From zero to US$30m: Thai Union’s high hopes for plant-based OMG Meat over next three years

By Pearly Neo contact

- Last updated on GMT

Thai Union has outlined ambitious goals for its in-house plant-based meat and seafood range OMG Meat over the next three years. ©OMG Meat
Thai Union has outlined ambitious goals for its in-house plant-based meat and seafood range OMG Meat over the next three years. ©OMG Meat

Related tags: Thai Union, plant-based

Thai Union has outlined ambitious goals for its in-house plant-based meat and seafood range OMG Meat over the next three years, including for its alternative protein sector to be bringing in US$30mn of revenue by 2025.

OMG Meat is Thai Union’s first alternative protein range which covers both meat (e.g. pork buns, chicken nuggets) and seafood (e.g. fish nuggets, crab shumai), and was launched just last year but the firm has already set some ambitious targets for it.

“We see our plant-based products as an integral part of our [sustainability] strategy , [especially as] we know that our consumers are changing, and we want to provide them with the choices they’re looking for,”​ Thai Union Managing Director Alternative Proteins Maarten Geraets told FoodNavigator-Asia​.

“Gen Z and Millennials especially are increasingly embracing flexitarian diets with more sources of proteins [and] we can attract new consumers into the seafood category by creating more and varied consumption opportunities [such as] plant-based products.”

OMG Meat is already listed in over 100 supermarkets and physical retail outlets nationwide, in addition to being available via e-commerce all over the country – but the firm has much bigger plans for the range than focusing on just Thailand.
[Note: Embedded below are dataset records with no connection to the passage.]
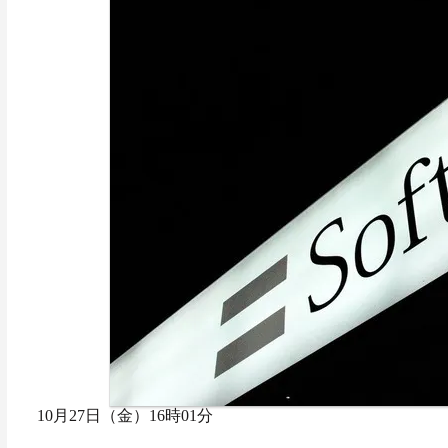
10月27日（金）16時01分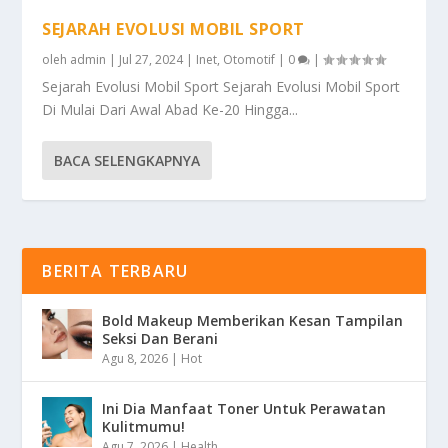
SEJARAH EVOLUSI MOBIL SPORT
oleh
admin
|
Jul 27, 2024
|
Inet
,
Otomotif
|
0
|
Sejarah Evolusi Mobil Sport Sejarah Evolusi Mobil Sport
Di Mulai Dari Awal Abad Ke-20 Hingga...
BACA SELENGKAPNYA
BERITA TERBARU
Bold Makeup Memberikan Kesan Tampilan
Seksi Dan Berani
Agu 8, 2026
|
Hot
Ini Dia Manfaat Toner Untuk Perawatan
Kulitmumu!
Agu 7, 2026
|
Health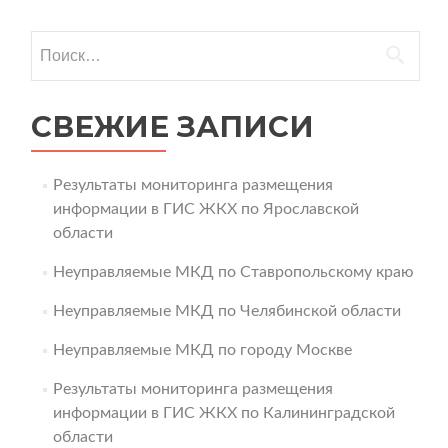
Найти:
СВЕЖИЕ ЗАПИСИ
Результаты мониторинга размещения
информации в ГИС ЖКХ по Ярославской
области
Неуправляемые МКД по Ставропольскому краю
Неуправляемые МКД по Челябинской области
Неуправляемые МКД по городу Москве
Результаты мониторинга размещения
информации в ГИС ЖКХ по Калининградской
области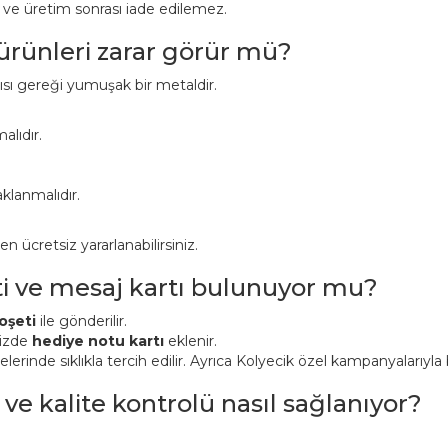
r ve üretim sonrası iade edilemez.
 ürünleri zarar görür mü?
pısı gereği yumuşak bir metaldir.
alıdır.
klanmalıdır.
ücretsiz yararlanabilirsiniz.
ti ve mesaj kartı bulunuyor mu?
oşeti
ile gönderilir.
nizde
hediye notu kartı
eklenir.
inde sıklıkla tercih edilir. Ayrıca Kolyecik özel kampanyalarıyla bi
 ve kalite kontrolü nasıl sağlanıyor?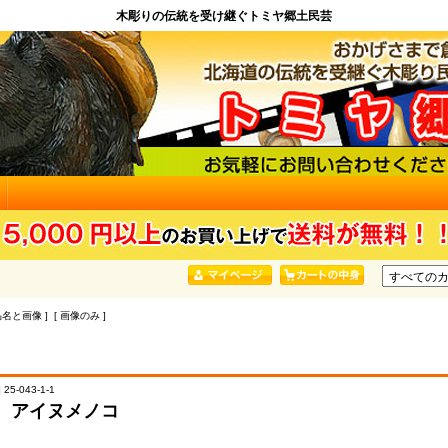
木彫りの伝統を受け継ぐトミヤ郷土民芸
品名と画像 ] [ 画像のみ ]
25-043-1-1
 アイヌメノコ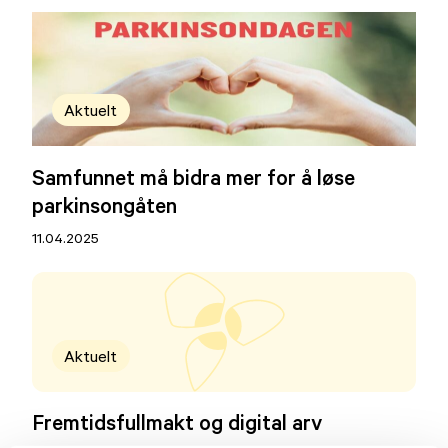
Aktuelt
Samfunnet må bidra mer for å løse
parkinsongåten
11.04.2025
Aktuelt
Fremtidsfullmakt og digital arv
“By early 2023, we also plan to be present in two European markets with alternative seafood offerings, partnering with some of the largest retailers in their countries and gaining exposure to hundreds of stores,”​ said Geraets.

“By 2025, we anticipate that our alternative protein business will be bringing in US$30mn in revenue [and to achieve this] our product range is in a constant state of evolution and improvement.

“As it is we have developed items like plant-based crab and tuna in addition to non-seafood options like pork buns and chicken nuggets, we’ve just launched plant-based dumplings [and] as we are continuing to perfect the taste, smells, and textures.”

The perfection of these sensory attributes is key to driving repeat consumption, so Thai Union is attempting to integrate what he has dubbed a ‘wow factor’ into its products as well.

“Consumers are very willing to try new propositions, but we need to impress consumers right from the start to drive repeated consumption in the markets we’re playing in - Only with delicious taste and attractive textures will they return,”​ he said.

“So, this is what we aim for: products with a wow factor. To be able to sustain the growth of the category, it all comes down to building trust with consumers and delivering quality products with nutritional benefits [so this is crucial].”

Price parity in sight

When asked about the current existing price gaps that still exist between plant-based and traditional proteins, Geraets highlighted that this is less obvious for seafood as compared to other meats.

“There’s still a price gap for seafood, but it is not as big as it is for alternatives to low-cost meats such as chicken,”​ he said.

“We are also seeing our more mature markets moving towards economies of scale in alternative proteins, which will drive further consumer adoption, added business potential for producers and retailers in Europe, as well as bringing consumer prices down to match traditional proteins, or even below – [so] price parity is on the way.”

To accelerate this change even further, Thai Union also has an Alternative Proteins hub in Thailand where it supports the larger alternative proteins category as a whole by co-manufacturing for other food companies, in addition to manufacturing its own alternative products.

“We do already have OEM products available on shelves throughout Europe, and consumer response has been very promising [plus] we also aim to be a co-manufacturing partner for more food companies looking for alternative protein solutions,”​ he added.

“We’re leveraging R&D and manufacturing capabilities to collaborate with these companies, as we believe this is a task that no one company can do on their own and collaboration and partnerships is very necessary.”

Further upcoming growth

With all the focus and investment Thai Union has poured into its alternative proteins business, it is clear that the firm believes that plant-based products are here for the long run. With its primary business being in seafood, it also aims to bring alternative seafood up to the same level of growth that alternative meat has seen, and beyond.

“We are only at the start of a long journey - alternative seafood is around eight years behind alternative meat and was worth the equivalent of 0.1% of the seafood sector in 2020,”​ Geraets added.

“So there is massive potential for plant-based seafood to offset some of the current CO2 emissions by more sustainable alternatives that will also drive business growth for Thai Union.

“Consumer awareness around sustainability is also growing, as are tangible global actions from companies and governments. As awareness grows, so does the [alternative proteins] category [and] Thai Union wants to help drive this dietary shift.”